Exercise description
In total, how many lines of the data contain the word "about"? Only that number is wanted.

[Opening Data to process section]

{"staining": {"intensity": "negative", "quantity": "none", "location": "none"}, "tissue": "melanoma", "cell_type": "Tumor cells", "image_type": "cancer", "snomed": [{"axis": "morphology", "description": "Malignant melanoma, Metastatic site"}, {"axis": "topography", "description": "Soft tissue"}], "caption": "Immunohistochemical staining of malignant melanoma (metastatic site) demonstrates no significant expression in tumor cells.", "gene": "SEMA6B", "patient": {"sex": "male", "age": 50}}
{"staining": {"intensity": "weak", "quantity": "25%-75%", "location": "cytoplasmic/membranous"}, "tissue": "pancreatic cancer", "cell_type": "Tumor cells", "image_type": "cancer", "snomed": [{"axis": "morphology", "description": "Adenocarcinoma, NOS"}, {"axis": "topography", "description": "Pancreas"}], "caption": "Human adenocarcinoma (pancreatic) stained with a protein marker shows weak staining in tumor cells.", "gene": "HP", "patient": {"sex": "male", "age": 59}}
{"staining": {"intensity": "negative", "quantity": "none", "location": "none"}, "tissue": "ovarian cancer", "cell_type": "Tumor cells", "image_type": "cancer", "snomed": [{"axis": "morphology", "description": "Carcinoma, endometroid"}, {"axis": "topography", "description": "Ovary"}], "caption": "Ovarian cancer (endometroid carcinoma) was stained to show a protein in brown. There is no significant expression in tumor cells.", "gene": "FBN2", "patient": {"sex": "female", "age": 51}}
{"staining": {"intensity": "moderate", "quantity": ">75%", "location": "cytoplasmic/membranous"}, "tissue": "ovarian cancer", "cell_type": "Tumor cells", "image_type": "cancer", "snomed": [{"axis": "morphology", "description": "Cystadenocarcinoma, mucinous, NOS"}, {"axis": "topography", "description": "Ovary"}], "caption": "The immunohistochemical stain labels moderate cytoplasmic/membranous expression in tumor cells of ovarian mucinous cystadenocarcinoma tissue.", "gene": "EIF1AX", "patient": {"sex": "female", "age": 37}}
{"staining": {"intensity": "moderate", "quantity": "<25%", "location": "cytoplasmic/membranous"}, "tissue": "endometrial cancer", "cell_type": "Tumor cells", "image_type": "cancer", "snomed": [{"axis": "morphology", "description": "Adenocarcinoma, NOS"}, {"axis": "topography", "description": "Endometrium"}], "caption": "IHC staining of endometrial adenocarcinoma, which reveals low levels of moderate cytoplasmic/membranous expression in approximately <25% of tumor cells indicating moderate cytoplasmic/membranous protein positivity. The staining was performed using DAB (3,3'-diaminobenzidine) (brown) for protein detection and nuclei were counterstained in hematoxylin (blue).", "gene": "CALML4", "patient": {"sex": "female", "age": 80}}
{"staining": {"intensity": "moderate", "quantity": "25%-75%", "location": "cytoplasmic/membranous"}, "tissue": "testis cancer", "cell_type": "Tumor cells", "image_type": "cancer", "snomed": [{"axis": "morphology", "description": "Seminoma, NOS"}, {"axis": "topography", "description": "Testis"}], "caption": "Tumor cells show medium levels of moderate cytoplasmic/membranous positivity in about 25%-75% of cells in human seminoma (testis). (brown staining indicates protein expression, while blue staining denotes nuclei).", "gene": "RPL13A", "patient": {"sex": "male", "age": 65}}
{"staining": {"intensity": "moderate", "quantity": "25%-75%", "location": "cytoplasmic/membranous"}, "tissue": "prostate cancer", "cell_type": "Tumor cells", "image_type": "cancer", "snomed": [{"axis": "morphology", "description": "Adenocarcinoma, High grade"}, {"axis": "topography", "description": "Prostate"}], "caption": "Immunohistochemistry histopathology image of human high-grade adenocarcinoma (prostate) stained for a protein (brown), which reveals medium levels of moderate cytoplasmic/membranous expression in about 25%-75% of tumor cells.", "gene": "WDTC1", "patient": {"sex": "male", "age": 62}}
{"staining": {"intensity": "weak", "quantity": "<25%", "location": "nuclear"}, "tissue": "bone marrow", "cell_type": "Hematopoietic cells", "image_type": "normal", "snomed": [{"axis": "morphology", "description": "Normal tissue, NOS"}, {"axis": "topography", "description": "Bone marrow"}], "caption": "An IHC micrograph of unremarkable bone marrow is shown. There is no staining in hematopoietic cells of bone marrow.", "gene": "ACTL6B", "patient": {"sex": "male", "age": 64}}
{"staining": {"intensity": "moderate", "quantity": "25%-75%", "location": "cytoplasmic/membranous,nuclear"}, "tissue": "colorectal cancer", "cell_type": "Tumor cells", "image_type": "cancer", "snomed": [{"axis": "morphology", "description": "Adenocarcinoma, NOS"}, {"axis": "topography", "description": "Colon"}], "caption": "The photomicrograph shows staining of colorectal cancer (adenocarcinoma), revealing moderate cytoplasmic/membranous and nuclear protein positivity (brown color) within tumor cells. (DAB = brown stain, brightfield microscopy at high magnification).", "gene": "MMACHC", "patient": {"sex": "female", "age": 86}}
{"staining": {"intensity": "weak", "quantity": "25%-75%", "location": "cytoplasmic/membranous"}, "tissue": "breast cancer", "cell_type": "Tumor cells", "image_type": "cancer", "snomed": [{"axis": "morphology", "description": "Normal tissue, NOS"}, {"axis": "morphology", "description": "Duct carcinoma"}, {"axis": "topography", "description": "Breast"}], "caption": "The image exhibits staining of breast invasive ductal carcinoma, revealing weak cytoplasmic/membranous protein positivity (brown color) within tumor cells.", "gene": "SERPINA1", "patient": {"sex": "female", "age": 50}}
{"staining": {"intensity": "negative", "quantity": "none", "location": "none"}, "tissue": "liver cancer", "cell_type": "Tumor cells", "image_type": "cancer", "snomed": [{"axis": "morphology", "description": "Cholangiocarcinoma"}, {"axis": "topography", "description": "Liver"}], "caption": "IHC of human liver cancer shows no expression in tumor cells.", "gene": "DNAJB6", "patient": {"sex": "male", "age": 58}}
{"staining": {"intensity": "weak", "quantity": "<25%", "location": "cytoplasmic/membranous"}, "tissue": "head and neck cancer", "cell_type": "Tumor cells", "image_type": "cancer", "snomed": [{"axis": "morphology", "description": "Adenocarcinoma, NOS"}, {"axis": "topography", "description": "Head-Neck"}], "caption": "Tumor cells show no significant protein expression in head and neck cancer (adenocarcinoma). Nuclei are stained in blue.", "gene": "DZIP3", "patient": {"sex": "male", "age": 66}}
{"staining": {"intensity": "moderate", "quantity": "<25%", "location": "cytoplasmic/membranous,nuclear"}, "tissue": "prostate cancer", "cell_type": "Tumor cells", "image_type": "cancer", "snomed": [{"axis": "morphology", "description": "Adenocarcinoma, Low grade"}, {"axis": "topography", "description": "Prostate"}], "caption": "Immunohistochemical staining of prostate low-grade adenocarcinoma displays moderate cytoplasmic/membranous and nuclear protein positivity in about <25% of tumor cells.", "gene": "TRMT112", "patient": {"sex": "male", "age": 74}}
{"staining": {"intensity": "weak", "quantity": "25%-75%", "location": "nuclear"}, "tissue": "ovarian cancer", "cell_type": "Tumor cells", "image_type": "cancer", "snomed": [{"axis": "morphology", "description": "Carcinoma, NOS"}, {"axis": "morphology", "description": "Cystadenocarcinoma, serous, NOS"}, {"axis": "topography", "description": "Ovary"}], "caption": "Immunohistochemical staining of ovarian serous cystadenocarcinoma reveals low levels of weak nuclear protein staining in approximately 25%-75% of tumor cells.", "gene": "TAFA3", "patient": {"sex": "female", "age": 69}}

[Closing Data to process section]

Response area
3